You mentioned the following in your List of Lists:
“WTSHTF, ammo will be worth nearly its weight in silver. Store all of your ammo in military surplus ammo cans (with seals that are still soft) and it will store for decades. Stick to common calibers, get plenty of .22 LR (most high velocity hollow points).”
High velocity .22 rimfire can be heard from a long way off. Would human predators stalk you and close in for the kill? Think stealth after the SHTF. Here are some figures:
High velocity 22 40 grain @ 1,250 fps (hypersonic) = 136 foot pounds of energy
CCI 22 CB Long 29 grain @ 720 fps= 33 foot pounds of energy
Aguila SSS 60 grain @ 950 = 120 foot pounds of energy
Remington subsonic 38 grain @ 1,000 = 95 foot pounds of energy
Please take the time to read Tossing “Rocks” – Shooting Subsonic .22s, — a comparison of four subsonic 22 rounds.
JWR Replies: There is some value in buying subsonic ammo, for stealthy pest and small game shooting. If that is your goal, then buy the Aguila SSS Subsonic. These are like CB caps on steroids. They are very quiet. A quantity of 500 to 1,000 rounds should suffice. Subsonic “target” ammo is made in small quantities, so it can literally be twice to six times as expensive as the mass-produced high velocity .22 rimfire varieties. The Aguila SSS, currently sells for $4.49 for a box of 50, even from a discount mail order dealer like Midway! (Expect even higher prices in retail gun shops.)
For barter purposes, (your largest stockpile), buy high velocity, factory name brand (Winchester or Remington) hollow points. In actuality, standard 40 grain round nose has almost identical terminal effects as a hollow point. (The hollow nose looks great for marketing purposes, but at typical rimfire velocities, it doesn’t case significantly increased expansion.) But since the majority of your barter customers will not be ballistics experts, they will assume that hollow points are somehow “better” and hence they will likely be willing to allow more in trade for them.
If you are going to store both subsonic and hypersonic rimfire ammo for your own use, then do some extensive testing with each of your .22 pistols and rifles.

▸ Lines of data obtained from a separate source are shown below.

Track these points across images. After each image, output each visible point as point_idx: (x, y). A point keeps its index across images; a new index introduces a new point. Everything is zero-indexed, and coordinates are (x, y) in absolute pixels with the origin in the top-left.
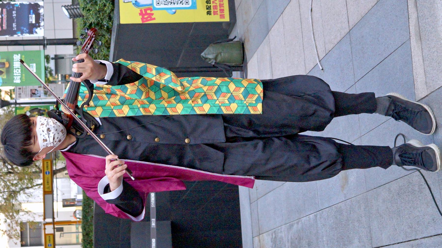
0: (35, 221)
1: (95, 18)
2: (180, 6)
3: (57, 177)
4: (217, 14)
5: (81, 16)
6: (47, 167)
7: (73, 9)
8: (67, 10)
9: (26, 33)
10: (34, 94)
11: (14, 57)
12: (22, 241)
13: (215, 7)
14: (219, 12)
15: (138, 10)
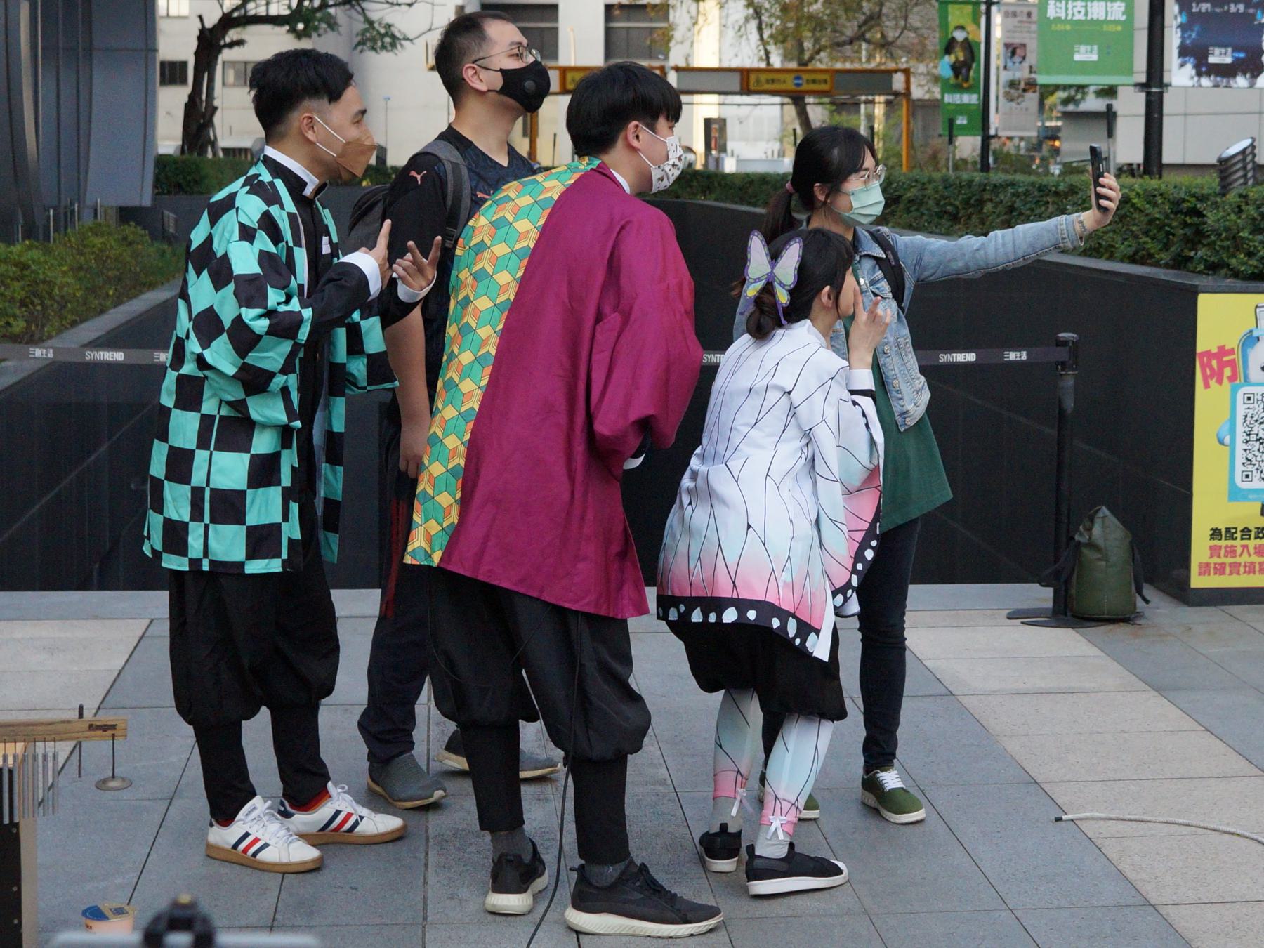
0: (671, 44)
1: (1217, 226)
2: (1240, 457)
3: (786, 107)
4: (1212, 556)
5: (1225, 188)
6: (814, 81)
7: (1244, 168)
8: (1243, 152)
9: (1182, 38)
10: (1013, 53)
11: (1118, 3)
12: (621, 6)
13: (1231, 552)
14: (1215, 560)
15: (1232, 342)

Accuracy can vary substantially, so match your rifles to their most accurate cartridges. The point of impact (“bullet drop”) will also vary considerably when switching ammo, necessitating re-zeroing. If you have numerous .22s rifles, then you might consider making one of them with a scope your “dedicated” platform for shooting subsonic ammo. Zero it in carefully for use with one particular type of ammunition, and mark the rifle accordingly . (For example, an adhesive sticker on the scope marked “Zeroed for PMC Moderator Subsonic.”)
Consider this: If you are in a situation where bad guys head toward the sound of gunfire, then you had better have something a lot more powerful than a .22 rimfire rifle in your hands when they arrive.
In an absolute worst case scenario, where you don’t want to attract any attention, pest or small game shooting with a high-power .22 or .25 caliber air rifle is both quieter and less expensive than shooting with subsonic .22 rimfire ammunition. For survival shooting, I prefer manually pimped models, rather than CO2-powered. If money is no object, then get something like a Beeman R1 .22 Double Gold or perhaps even a Weihrauch HW 100S. These are available from Pyramid Air (one of our affiliate advertisers), and several other Internet vendors. Compared to the cost of shooting expensive subsonic ammunition like Aguila SSS, even an expensive air rifle will pay for itself after shooting just a few thousand rounds. If you are on a budget, then Get a Gamo Big Cat, or Gamo Carbine Sport. Both of those use .22 pellets. For a medium budget, a Walther Falcon Hunter (either .22 or .25 caliber, around $270) is a good choice.
The other advantage of air rifles is that you can legally conduct target practice inside city limits, in most jurisdictions. While no substitute for high power rifle shooting, indoor practice with an air rifle can help maintain your shooting skills in winter months.